My Talk "Django at scale" at Django London Meetup

On Tuesday I gave a talk on Django at the London Django Meetup Group, titled “Django at Scale.” Here are my slides:

Here are a few brief summaries of topics I covered, which I hope to cover in more depth with a blog post on each in the future:

1. Wrap Django’s Classes For Your Project

Sub-classing django’s base classes, e.g. the Admin classes as in for, allows you to make whole codebase changes easily. It’s not that much effort to implement and allows you to solve many problems easily. It’s also an argument for class-based views. I’ve give a complete example of doing this in my post on extending querysets and the admin to return approximate counts.

2. Background-fill Your Cache

The most common cache pattern for django is to test if the item is in the cache, and if it’s not there, to run the slow function to generate it. Often this is a user dependent variable, e.g. the count of all the comments they’ve made.

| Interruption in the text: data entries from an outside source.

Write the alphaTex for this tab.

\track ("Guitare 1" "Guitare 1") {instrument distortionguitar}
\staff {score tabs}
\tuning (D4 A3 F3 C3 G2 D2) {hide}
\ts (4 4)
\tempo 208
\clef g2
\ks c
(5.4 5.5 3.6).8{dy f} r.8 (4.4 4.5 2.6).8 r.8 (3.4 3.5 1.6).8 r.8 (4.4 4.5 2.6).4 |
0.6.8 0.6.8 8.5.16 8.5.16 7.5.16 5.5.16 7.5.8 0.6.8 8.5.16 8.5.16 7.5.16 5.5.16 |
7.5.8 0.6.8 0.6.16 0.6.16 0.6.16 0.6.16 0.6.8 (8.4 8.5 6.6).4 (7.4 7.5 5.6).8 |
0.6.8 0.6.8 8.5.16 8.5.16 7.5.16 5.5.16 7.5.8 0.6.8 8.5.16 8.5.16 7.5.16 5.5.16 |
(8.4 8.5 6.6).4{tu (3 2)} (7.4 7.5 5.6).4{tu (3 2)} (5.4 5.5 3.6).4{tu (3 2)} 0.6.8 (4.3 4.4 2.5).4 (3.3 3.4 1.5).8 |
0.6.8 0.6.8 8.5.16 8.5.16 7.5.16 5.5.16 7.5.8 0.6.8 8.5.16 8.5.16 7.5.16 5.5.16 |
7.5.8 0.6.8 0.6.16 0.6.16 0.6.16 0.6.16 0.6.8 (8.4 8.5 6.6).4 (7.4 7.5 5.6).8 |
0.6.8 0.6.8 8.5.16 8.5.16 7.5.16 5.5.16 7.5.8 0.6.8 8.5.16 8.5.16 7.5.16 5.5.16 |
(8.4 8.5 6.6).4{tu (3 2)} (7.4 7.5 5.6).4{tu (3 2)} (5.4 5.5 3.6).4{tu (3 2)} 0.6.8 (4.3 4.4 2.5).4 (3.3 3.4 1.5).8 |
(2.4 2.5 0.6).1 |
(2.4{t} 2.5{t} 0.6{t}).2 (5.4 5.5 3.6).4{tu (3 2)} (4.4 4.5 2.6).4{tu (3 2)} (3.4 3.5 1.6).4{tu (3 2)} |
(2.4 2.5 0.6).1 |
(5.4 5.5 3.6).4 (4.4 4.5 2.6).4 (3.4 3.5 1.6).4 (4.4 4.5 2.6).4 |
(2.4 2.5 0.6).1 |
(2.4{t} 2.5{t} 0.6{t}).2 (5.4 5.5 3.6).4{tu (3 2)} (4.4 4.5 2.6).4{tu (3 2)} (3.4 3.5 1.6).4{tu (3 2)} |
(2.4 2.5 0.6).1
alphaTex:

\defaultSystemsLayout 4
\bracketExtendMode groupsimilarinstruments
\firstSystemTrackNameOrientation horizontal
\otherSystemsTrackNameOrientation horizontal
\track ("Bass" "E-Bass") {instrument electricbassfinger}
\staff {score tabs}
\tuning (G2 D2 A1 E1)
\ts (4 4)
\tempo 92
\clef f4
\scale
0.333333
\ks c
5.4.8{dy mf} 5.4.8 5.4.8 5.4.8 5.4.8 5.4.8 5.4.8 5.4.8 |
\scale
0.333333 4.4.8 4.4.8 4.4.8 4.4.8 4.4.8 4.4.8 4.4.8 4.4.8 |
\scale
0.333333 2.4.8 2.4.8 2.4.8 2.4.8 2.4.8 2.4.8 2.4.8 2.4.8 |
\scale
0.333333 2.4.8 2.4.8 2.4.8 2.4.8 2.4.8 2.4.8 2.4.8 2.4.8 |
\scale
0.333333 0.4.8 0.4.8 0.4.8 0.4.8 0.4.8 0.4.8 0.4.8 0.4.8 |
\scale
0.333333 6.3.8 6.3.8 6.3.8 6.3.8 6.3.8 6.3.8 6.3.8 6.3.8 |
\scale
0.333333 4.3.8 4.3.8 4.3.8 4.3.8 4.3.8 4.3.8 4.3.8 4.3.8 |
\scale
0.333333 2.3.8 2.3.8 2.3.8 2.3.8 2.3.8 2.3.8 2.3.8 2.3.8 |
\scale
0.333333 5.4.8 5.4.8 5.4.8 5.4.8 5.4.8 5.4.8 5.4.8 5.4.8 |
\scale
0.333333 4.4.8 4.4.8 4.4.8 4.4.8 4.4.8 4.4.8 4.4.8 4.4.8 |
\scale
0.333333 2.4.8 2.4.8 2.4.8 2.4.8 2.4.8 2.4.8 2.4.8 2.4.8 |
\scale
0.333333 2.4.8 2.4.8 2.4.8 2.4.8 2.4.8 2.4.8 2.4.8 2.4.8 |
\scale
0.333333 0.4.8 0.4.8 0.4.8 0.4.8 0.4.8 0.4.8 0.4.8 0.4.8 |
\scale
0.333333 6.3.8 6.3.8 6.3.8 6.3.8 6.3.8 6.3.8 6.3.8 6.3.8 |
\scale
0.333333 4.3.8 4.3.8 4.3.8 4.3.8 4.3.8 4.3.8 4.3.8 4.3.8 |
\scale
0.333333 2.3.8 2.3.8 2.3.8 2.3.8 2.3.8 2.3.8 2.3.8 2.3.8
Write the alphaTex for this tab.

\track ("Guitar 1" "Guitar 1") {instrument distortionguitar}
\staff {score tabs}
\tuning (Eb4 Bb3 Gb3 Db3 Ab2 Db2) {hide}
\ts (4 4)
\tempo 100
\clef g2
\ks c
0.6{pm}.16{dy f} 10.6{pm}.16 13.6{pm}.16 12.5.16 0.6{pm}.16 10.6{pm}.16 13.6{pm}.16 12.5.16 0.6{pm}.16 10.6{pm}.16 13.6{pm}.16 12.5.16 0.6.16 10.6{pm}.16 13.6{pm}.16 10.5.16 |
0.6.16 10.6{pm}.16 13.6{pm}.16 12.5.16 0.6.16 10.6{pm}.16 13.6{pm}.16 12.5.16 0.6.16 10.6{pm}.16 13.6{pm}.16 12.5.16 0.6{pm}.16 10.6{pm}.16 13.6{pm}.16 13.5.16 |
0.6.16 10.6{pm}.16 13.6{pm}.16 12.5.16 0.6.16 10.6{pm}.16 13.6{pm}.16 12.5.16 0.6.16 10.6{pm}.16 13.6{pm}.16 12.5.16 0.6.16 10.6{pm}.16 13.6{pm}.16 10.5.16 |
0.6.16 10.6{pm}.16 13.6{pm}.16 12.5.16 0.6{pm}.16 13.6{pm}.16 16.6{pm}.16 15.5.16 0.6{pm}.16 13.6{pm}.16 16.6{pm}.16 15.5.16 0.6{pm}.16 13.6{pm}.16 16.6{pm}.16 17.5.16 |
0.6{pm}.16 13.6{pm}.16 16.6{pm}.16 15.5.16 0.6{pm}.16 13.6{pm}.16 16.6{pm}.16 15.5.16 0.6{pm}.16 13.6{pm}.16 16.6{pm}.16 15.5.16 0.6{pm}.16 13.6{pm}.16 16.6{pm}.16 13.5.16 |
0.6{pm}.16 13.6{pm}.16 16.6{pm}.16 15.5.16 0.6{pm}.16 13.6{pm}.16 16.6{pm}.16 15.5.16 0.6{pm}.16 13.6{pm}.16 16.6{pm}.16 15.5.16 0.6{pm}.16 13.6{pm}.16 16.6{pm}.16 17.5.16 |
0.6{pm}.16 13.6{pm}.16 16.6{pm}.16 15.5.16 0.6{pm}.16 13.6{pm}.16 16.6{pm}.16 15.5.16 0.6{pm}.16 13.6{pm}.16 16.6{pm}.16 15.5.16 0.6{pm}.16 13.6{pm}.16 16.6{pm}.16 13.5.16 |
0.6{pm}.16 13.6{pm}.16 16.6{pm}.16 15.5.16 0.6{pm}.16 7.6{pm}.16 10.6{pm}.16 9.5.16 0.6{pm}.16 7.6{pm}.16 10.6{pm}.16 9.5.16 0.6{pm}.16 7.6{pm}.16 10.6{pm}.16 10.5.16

When you expand to a certain scale though, you’re sure to see a user for whom this slow function takes just way too long no matter what. You can notice this by monitoring say the 95th or 99th percentile of request times.

I briefly covered how to fill the cache in the background using an asynchronous task queue such as celery, so the request time is much less variable across the range of users.

One thing I’ve seen a lot is when an app has many related models to show at once, select_related is used to grab them all at once in a single query. This is acting under the presumption that fewer queries is always better - a good heuristic, but for many reasons not always correct. Thankfully django provides the lesser-known prefetch_related (docs) as a one-word replacement, which does the JOIN operation in Python instead. Often swapping it in is an instant performance win.

4. Database Hint: run a query killer

Databases are often the contested resource in a web app - throwing up more webservers is often easier than throwing up more databases. A query killer watches the DB and kills queries that have taken too long, for example connecting every 10 seconds and finding all queries that have taken longer than 20 (generated by the app’s username). It will save you a lot of trouble when, say, the Django admin generates a horrendous query that causes the whole server to lock up writing reams of temporary tables.

I’ve not used it, but Postgresql has a statement timeout you can set so you don’t need to run a killer process. Looks like it will be coming to MySQL in 5.7.


Hope you’ve learnt a little something useful. I had a great time and look forward to the next meetup!